Source material:
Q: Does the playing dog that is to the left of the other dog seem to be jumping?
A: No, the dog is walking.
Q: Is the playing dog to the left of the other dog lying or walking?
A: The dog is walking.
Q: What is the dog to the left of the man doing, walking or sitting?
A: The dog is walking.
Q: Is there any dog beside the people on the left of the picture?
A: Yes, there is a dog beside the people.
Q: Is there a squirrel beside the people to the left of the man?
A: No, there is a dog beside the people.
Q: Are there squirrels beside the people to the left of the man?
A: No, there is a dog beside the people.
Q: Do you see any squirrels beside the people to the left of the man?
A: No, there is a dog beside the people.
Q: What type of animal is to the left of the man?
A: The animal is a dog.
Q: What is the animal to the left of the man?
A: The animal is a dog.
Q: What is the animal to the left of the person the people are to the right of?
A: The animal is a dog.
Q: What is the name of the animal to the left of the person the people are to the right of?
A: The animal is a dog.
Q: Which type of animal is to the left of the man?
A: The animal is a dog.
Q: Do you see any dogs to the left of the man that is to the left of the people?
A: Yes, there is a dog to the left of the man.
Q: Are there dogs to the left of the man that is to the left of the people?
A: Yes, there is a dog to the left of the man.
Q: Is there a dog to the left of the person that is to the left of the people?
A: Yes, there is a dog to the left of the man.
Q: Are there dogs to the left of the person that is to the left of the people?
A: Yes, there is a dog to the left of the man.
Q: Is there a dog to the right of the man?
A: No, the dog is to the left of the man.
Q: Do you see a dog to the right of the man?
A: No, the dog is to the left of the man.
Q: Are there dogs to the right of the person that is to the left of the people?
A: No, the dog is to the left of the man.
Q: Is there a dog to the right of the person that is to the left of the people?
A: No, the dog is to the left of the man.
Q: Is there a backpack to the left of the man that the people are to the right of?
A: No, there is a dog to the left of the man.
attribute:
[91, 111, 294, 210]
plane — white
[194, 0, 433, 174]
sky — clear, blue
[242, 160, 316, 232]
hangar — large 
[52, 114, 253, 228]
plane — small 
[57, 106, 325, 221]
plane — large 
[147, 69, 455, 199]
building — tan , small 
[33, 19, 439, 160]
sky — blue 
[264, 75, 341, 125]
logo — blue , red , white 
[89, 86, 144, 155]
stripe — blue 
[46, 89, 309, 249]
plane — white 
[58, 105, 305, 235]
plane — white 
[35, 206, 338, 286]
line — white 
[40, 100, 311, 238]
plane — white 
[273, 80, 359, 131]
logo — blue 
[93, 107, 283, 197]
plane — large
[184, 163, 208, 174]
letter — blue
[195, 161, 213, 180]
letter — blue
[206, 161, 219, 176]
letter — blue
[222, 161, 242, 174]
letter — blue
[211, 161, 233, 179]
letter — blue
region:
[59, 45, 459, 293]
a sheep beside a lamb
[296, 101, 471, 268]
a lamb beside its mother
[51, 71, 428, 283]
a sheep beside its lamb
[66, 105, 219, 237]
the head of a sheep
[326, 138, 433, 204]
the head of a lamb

Task goal: Retype the stretch of rows from the line containing "[57, 106, 325, 221]" through the last row, keeping every character unchanged.

Solution for this problem:
[57, 106, 325, 221]
plane — large 
[147, 69, 455, 199]
building — tan , small 
[33, 19, 439, 160]
sky — blue 
[264, 75, 341, 125]
logo — blue , red , white 
[89, 86, 144, 155]
stripe — blue 
[46, 89, 309, 249]
plane — white 
[58, 105, 305, 235]
plane — white 
[35, 206, 338, 286]
line — white 
[40, 100, 311, 238]
plane — white 
[273, 80, 359, 131]
logo — blue 
[93, 107, 283, 197]
plane — large
[184, 163, 208, 174]
letter — blue
[195, 161, 213, 180]
letter — blue
[206, 161, 219, 176]
letter — blue
[222, 161, 242, 174]
letter — blue
[211, 161, 233, 179]
letter — blue
region:
[59, 45, 459, 293]
a sheep beside a lamb
[296, 101, 471, 268]
a lamb beside its mother
[51, 71, 428, 283]
a sheep beside its lamb
[66, 105, 219, 237]
the head of a sheep
[326, 138, 433, 204]
the head of a lamb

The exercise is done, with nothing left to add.